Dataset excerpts
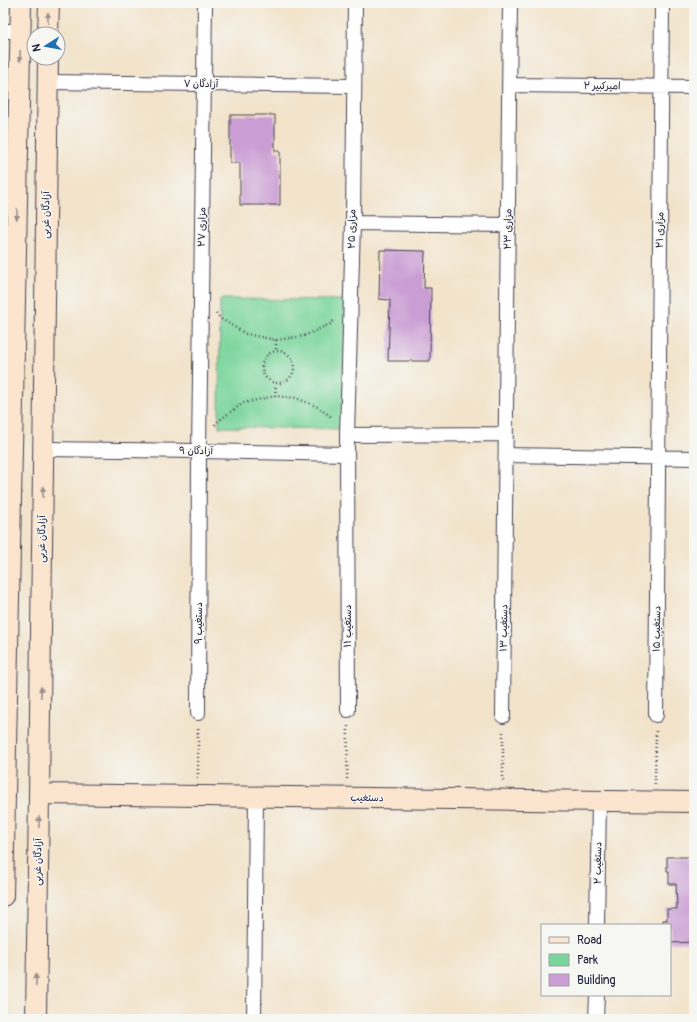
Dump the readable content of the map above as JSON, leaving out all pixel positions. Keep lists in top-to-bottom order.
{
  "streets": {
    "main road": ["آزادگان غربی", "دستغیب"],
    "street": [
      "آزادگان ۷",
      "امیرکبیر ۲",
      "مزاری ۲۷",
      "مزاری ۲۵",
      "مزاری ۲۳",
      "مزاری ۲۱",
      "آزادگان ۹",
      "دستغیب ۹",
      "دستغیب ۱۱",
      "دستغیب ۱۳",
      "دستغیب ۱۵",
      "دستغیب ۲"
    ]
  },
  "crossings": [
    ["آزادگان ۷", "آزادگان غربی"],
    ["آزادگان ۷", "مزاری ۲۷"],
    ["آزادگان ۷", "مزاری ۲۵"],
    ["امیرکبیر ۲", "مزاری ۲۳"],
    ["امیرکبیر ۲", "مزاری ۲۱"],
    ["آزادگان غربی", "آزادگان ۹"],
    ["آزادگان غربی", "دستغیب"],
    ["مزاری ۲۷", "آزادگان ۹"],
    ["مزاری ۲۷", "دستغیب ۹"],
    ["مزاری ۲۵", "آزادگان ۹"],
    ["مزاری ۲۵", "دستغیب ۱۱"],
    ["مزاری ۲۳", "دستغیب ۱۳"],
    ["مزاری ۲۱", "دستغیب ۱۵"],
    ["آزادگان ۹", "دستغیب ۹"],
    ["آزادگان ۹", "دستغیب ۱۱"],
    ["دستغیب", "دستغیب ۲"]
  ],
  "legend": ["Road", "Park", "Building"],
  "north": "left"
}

EXERCISE DETAILS
Pictures must not appear in the copy, and every record must be restated word for word.

TASK ANSWER
Dump the readable content of the map above as JSON, leaving out all pixel positions. Keep lists in top-to-bottom order.
{
  "streets": {
    "main road": ["آزادگان غربی", "دستغیب"],
    "street": [
      "آزادگان ۷",
      "امیرکبیر ۲",
      "مزاری ۲۷",
      "مزاری ۲۵",
      "مزاری ۲۳",
      "مزاری ۲۱",
      "آزادگان ۹",
      "دستغیب ۹",
      "دستغیب ۱۱",
      "دستغیب ۱۳",
      "دستغیب ۱۵",
      "دستغیب ۲"
    ]
  },
  "crossings": [
    ["آزادگان ۷", "آزادگان غربی"],
    ["آزادگان ۷", "مزاری ۲۷"],
    ["آزادگان ۷", "مزاری ۲۵"],
    ["امیرکبیر ۲", "مزاری ۲۳"],
    ["امیرکبیر ۲", "مزاری ۲۱"],
    ["آزادگان غربی", "آزادگان ۹"],
    ["آزادگان غربی", "دستغیب"],
    ["مزاری ۲۷", "آزادگان ۹"],
    ["مزاری ۲۷", "دستغیب ۹"],
    ["مزاری ۲۵", "آزادگان ۹"],
    ["مزاری ۲۵", "دستغیب ۱۱"],
    ["مزاری ۲۳", "دستغیب ۱۳"],
    ["مزاری ۲۱", "دستغیب ۱۵"],
    ["آزادگان ۹", "دستغیب ۹"],
    ["آزادگان ۹", "دستغیب ۱۱"],
    ["دستغیب", "دستغیب ۲"]
  ],
  "legend": ["Road", "Park", "Building"],
  "north": "left"
}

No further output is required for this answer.